Collected data:
----
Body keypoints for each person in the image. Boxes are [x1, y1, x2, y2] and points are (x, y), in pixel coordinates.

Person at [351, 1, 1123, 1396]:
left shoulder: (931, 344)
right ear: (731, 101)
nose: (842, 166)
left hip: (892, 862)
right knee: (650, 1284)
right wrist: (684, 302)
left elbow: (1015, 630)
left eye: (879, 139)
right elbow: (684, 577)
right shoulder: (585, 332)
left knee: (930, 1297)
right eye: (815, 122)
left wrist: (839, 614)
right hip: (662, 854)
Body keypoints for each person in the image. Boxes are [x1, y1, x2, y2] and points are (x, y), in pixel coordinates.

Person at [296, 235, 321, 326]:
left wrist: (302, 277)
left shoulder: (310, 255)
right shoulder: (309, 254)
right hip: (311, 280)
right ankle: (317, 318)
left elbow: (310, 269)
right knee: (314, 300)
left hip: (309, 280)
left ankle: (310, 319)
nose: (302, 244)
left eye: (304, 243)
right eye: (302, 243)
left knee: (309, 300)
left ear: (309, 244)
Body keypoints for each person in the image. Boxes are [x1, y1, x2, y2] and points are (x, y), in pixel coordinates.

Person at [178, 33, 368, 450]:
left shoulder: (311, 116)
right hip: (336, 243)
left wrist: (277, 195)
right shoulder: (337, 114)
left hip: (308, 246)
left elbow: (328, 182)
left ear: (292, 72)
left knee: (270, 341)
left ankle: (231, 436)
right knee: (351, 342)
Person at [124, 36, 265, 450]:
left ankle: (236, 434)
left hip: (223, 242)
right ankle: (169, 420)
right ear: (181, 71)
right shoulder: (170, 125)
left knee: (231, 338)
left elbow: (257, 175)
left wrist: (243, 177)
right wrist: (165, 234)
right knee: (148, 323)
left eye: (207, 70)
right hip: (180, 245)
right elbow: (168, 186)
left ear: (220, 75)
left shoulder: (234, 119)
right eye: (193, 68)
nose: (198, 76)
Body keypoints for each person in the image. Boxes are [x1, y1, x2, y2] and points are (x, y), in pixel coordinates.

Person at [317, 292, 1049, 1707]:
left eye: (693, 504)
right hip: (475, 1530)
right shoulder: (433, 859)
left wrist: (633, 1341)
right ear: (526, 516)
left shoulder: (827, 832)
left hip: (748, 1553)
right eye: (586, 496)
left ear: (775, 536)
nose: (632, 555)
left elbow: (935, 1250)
----
> _REQUIRED WORK_:
Reproduce all the data word for word.

> _RESULT OF THE TASK_:
Body keypoints for each person in the image. Boxes are [x1, y1, x2, y2] and points are (x, y), in pixel coordinates.

Person at [351, 1, 1123, 1396]:
left shoulder: (931, 344)
right ear: (731, 101)
nose: (842, 166)
left hip: (892, 862)
right knee: (650, 1284)
right wrist: (684, 302)
left elbow: (1015, 630)
left eye: (879, 139)
right elbow: (684, 577)
right shoulder: (585, 332)
left knee: (930, 1297)
right eye: (815, 122)
left wrist: (839, 614)
right hip: (662, 854)
Body keypoints for each person in the image. Boxes are [x1, y1, x2, y2] and points are (x, y), in pixel coordinates.

Person at [296, 235, 321, 326]:
left wrist: (302, 277)
left shoulder: (310, 255)
right shoulder: (309, 254)
right hip: (311, 280)
right ankle: (317, 318)
left elbow: (310, 269)
right knee: (314, 300)
left hip: (309, 280)
left ankle: (310, 319)
nose: (302, 244)
left eye: (304, 243)
right eye: (302, 243)
left knee: (309, 300)
left ear: (309, 244)
Body keypoints for each person in the image. Boxes are [x1, y1, x2, y2] and points are (x, y), in pixel coordinates.

Person at [178, 33, 368, 450]:
left shoulder: (311, 116)
right hip: (336, 243)
left wrist: (277, 195)
right shoulder: (337, 114)
left hip: (308, 246)
left elbow: (328, 182)
left ear: (292, 72)
left knee: (270, 341)
left ankle: (231, 436)
right knee: (351, 342)
Person at [124, 36, 265, 450]:
left ankle: (236, 434)
left hip: (223, 242)
right ankle: (169, 420)
right ear: (181, 71)
right shoulder: (170, 125)
left knee: (231, 338)
left elbow: (257, 175)
left wrist: (243, 177)
right wrist: (165, 234)
right knee: (148, 323)
left eye: (207, 70)
right hip: (180, 245)
right elbow: (168, 186)
left ear: (220, 75)
left shoulder: (234, 119)
right eye: (193, 68)
nose: (198, 76)
Body keypoints for each person in the image. Boxes are [x1, y1, x2, y2] and points are (x, y), in pixel coordinates.

Person at [317, 292, 1049, 1707]:
left eye: (693, 504)
right hip: (475, 1530)
right shoulder: (433, 859)
left wrist: (633, 1341)
right ear: (526, 516)
left shoulder: (827, 832)
left hip: (748, 1553)
right eye: (586, 496)
left ear: (775, 536)
nose: (632, 555)
left elbow: (935, 1250)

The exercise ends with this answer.